Their house turned into a war zone and home was no longer a sweet home. At the age of 16, Oluchi already had a lot of horror stories to tell. The couple had turned destructive, often fighting with sticks and metals and destroying everything in sight. The couple were like cat and dog and they knew how to bring out the beast in each other.

Once when Oluchi came to separate their fight, she was wounded in the process and when she collapsed and started bleeding, they had to stop fighting and took her to the hospital. That was the only time Uju allowed her husband to use her car.

After that incident, whenever she saw them quarrelling, she would begin to cry. When they saw her, their faces would flush with embarrassment and they would stop fighting.

 To Oluchi, her step-mother was everything her mother was not. She hated her step-mom for the way she insulted her dad even in front of her.

Every morning, Uju would wake the young girl up with cold water and would slap her whenever she wasted time in completing her chores. The young girl would go to her room and begin to cry silently. She was afraid that if she told her father, it would lead to bitter quarrels between them, and so she kept her pains to herself.

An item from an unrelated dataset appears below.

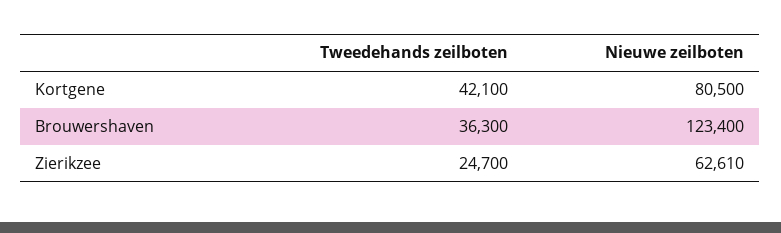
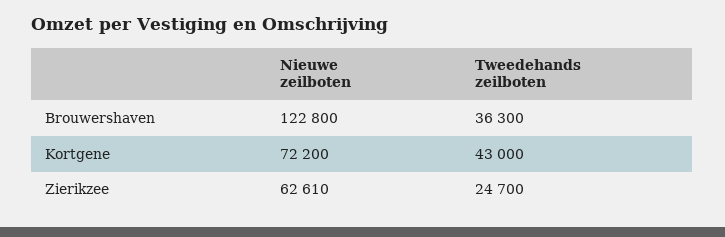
Tweedehands zeilboten, Kortgene: 42100 -> 43000
Nieuwe zeilboten, Kortgene: 80500 -> 72200
Nieuwe zeilboten, Brouwershaven: 123400 -> 122800

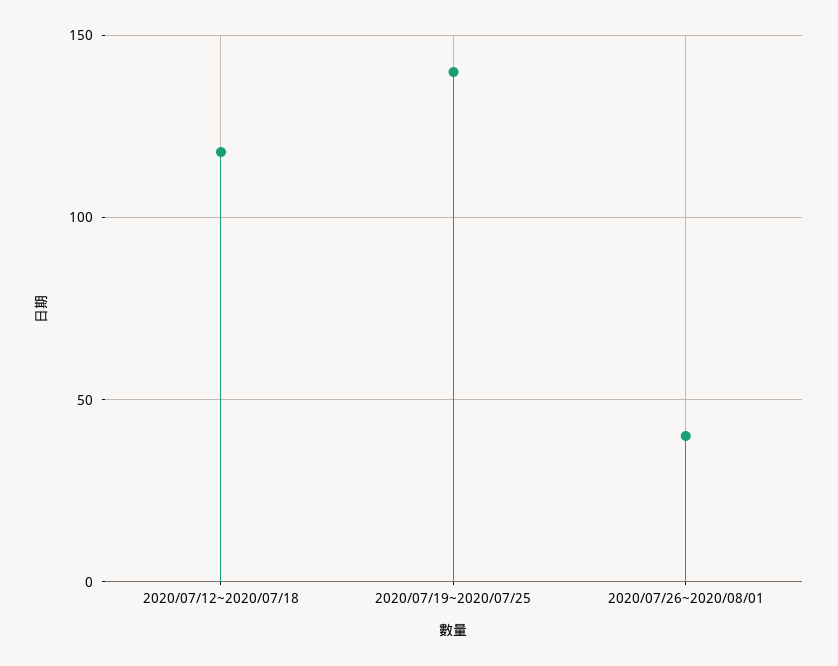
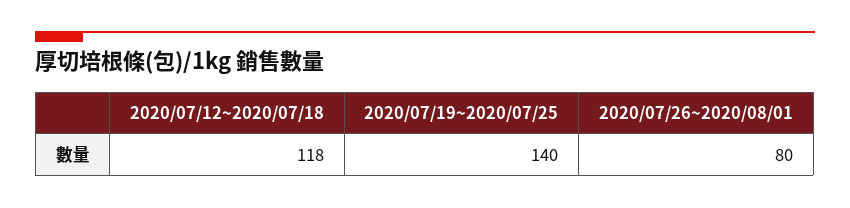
2020/07/26~2020/08/01: 40 -> 80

When Uju noticed that Paul loved his daughter so much, she saw Oluchi as a stumbling block in her marriage. She didn’t waste time in hitching up a plan to send the young girl away in a boarding school. She accepted to take up the responsibility of paying for her school fees and Paul caved in to save his already crumbling marriage and save his daughter from the harmful effects of watching the dirty drama going on the house at such a young age.

To Paul, it was an opportunity for his daughter to go to a peaceful environment where she could socialize with her peers and concentrate in her studies.

 This was how Paul sent his daughter to Bradley’s college, a boarding school in Lagos. Oluchi hated the idea of leaving his father in Onitsha to go to a faraway school in Lagos but she felt helpless.

They are so wrong for each other, she thought. The reality was now staring her in the face; her penniless father had finally lost his voice in his own house.